● Aim of the task
Examine each line of the data. Copy those that contain the string "trusted".

Dataset entries:

- Opening Delimiter -

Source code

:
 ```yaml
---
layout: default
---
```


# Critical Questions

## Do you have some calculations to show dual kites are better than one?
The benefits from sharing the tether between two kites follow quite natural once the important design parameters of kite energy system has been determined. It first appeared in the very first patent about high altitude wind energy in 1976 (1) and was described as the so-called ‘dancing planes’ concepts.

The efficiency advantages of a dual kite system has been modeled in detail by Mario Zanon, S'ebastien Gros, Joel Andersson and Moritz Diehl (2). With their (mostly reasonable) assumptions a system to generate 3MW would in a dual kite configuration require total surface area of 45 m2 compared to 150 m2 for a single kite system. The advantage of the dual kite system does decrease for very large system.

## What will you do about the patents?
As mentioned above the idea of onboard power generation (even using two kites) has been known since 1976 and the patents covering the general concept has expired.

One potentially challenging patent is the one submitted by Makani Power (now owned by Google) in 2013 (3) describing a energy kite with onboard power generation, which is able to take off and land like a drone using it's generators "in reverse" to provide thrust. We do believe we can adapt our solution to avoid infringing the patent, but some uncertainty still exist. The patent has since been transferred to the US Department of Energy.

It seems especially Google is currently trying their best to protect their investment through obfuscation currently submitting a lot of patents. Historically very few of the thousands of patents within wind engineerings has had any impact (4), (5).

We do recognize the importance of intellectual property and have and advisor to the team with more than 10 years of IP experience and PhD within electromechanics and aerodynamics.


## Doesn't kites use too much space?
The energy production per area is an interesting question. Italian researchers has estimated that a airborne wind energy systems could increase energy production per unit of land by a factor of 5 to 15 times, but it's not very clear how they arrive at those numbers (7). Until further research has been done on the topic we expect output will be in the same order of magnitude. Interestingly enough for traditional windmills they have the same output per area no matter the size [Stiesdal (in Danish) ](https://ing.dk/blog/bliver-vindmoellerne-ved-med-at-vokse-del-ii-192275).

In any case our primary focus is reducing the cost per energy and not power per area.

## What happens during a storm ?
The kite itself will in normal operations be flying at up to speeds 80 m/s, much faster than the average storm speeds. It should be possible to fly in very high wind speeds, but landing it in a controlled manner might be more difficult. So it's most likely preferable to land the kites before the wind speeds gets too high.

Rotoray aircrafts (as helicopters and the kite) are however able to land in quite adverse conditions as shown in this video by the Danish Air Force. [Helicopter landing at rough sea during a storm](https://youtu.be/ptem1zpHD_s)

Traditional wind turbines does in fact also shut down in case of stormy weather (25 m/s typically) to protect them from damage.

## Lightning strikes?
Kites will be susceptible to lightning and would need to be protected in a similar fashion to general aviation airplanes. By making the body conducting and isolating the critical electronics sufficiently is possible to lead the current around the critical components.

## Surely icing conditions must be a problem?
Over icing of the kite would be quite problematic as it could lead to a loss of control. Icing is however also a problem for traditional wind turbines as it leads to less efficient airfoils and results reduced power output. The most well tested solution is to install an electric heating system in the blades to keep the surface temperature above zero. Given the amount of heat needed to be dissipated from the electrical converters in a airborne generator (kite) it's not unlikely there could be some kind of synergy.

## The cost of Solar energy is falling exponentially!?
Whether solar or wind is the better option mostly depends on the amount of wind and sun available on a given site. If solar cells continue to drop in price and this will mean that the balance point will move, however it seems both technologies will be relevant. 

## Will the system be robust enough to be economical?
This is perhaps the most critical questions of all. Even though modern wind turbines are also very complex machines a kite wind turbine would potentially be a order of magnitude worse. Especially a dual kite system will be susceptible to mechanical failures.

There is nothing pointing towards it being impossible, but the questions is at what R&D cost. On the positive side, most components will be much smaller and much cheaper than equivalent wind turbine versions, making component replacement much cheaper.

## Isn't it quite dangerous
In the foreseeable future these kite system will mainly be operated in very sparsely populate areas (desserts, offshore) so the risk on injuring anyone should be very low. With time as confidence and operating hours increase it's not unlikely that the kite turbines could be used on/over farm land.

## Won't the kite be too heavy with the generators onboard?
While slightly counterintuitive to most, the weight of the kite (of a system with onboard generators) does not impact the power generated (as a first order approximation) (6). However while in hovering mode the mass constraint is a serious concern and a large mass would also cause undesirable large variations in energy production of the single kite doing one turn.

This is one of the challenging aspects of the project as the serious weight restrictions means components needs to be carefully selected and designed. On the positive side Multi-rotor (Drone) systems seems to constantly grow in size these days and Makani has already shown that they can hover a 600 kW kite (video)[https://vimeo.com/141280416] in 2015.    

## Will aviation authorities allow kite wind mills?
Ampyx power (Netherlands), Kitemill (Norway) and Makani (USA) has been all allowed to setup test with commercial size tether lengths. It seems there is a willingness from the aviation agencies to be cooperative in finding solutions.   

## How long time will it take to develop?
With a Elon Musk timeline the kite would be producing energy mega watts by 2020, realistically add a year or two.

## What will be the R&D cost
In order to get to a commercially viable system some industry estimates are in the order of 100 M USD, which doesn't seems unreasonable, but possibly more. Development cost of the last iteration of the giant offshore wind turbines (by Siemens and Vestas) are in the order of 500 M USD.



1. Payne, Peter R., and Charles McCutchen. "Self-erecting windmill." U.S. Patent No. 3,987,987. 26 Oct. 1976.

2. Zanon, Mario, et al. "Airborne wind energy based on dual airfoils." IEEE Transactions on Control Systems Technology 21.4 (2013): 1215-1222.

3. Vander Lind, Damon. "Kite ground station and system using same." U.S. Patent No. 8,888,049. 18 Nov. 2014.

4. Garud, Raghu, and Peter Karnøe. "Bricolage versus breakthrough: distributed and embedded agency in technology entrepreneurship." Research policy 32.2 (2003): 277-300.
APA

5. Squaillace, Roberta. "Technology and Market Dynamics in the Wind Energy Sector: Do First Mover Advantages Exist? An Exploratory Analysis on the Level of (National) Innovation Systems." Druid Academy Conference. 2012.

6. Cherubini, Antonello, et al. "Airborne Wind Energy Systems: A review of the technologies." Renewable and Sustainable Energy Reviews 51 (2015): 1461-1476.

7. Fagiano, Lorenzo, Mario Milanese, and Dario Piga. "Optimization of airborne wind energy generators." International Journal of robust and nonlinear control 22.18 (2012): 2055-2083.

- Closing Delimiter -
- Opening Delimiter -

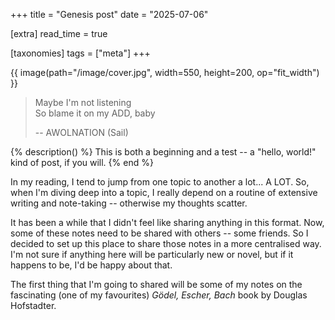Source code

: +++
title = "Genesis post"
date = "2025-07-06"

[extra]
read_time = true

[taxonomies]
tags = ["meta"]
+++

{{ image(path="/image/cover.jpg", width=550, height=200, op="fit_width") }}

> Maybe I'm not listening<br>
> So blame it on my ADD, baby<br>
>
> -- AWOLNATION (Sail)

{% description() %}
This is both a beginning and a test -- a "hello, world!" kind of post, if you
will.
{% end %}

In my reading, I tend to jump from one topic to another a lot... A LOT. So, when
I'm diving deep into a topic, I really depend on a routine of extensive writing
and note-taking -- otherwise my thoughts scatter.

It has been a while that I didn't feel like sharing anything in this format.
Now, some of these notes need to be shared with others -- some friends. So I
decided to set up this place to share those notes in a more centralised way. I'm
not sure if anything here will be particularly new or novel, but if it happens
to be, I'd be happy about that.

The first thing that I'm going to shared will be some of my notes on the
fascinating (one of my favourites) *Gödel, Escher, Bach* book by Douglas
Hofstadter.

- Closing Delimiter -
- Opening Delimiter -

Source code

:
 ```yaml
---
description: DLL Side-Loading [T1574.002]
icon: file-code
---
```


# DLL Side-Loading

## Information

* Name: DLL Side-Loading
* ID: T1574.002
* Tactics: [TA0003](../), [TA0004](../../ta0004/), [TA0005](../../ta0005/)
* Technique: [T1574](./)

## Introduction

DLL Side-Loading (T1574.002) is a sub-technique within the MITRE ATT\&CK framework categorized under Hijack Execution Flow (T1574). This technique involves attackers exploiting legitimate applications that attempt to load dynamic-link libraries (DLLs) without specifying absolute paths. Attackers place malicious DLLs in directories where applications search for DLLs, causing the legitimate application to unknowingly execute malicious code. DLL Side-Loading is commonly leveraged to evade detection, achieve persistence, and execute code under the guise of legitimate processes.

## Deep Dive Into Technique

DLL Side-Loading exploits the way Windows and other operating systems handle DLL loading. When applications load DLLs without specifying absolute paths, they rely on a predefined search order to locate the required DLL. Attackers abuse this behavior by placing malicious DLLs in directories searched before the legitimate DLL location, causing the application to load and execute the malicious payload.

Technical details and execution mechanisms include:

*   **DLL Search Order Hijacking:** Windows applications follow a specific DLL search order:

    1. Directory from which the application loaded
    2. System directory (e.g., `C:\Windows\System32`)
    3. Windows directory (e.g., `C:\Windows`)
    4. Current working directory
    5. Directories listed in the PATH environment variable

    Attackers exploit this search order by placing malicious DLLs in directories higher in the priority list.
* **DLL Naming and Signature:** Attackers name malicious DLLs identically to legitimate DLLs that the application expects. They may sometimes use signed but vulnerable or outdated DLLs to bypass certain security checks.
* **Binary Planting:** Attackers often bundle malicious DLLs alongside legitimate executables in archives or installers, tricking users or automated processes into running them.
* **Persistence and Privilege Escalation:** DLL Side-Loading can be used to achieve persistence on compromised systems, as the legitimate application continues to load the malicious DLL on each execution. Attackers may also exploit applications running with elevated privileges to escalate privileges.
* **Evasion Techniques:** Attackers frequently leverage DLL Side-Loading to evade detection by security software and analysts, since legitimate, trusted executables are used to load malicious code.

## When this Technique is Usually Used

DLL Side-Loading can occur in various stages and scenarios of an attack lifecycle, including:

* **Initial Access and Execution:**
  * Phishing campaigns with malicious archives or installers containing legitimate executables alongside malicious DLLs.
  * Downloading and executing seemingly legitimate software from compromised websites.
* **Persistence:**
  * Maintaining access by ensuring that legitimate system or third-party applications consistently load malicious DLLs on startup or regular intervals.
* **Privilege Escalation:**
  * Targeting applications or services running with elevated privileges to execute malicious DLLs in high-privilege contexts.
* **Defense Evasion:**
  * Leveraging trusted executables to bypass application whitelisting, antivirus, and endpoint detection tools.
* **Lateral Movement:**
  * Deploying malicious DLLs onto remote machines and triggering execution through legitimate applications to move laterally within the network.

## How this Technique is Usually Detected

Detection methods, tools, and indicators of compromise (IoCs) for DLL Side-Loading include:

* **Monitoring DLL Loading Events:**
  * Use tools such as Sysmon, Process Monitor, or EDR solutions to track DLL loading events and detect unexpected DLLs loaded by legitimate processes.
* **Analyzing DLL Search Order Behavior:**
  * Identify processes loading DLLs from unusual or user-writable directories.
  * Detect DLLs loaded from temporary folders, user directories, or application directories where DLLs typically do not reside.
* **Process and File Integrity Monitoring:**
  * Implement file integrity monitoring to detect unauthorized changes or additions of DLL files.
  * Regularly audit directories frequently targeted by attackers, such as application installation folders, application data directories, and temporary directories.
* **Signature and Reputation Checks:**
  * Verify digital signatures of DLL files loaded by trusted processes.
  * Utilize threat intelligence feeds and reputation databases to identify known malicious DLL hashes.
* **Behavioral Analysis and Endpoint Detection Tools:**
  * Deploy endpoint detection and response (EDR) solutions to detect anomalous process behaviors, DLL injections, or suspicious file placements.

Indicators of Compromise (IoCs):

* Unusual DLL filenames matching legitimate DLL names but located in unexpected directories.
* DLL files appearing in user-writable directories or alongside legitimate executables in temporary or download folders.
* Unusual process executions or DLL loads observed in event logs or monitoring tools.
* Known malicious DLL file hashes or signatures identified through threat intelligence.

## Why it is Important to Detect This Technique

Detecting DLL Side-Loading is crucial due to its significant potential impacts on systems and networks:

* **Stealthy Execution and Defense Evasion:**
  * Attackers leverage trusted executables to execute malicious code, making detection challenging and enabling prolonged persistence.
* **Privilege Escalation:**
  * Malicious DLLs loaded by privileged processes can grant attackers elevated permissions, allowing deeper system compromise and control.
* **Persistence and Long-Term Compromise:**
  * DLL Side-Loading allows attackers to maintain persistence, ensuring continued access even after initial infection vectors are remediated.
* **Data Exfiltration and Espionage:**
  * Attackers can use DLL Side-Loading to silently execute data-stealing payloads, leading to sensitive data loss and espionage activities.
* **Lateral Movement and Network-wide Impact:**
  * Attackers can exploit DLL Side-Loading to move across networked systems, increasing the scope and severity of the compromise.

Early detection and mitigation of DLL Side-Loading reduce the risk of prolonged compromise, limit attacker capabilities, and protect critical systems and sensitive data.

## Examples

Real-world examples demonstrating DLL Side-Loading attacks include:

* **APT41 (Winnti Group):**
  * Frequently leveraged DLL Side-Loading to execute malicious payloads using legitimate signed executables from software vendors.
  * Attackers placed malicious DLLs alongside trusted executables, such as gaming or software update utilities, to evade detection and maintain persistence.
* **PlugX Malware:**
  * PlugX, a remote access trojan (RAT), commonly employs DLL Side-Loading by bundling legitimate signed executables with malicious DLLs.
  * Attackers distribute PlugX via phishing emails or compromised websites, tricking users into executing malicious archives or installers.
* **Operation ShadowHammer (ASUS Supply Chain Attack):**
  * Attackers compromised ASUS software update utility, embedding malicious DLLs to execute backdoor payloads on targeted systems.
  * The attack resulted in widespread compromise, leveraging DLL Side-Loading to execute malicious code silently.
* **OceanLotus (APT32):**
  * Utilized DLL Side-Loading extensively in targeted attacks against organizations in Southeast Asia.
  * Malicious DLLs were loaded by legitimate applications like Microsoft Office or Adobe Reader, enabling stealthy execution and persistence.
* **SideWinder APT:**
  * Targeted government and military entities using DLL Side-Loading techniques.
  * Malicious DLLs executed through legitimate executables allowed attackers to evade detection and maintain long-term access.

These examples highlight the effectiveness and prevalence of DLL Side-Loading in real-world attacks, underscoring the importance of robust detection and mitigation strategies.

- Closing Delimiter -

● Result
* **Evasion Techniques:** Attackers frequently leverage DLL Side-Loading to evade detection by security software and analysts, since legitimate, trusted executables are used to load malicious code.
  * Leveraging trusted executables to bypass application whitelisting, antivirus, and endpoint detection tools.
  * Verify digital signatures of DLL files loaded by trusted processes.
  * Attackers leverage trusted executables to execute malicious code, making detection challenging and enabling prolonged persistence.
  * Attackers placed malicious DLLs alongside trusted executables, such as gaming or software update utilities, to evade detection and maintain persistence.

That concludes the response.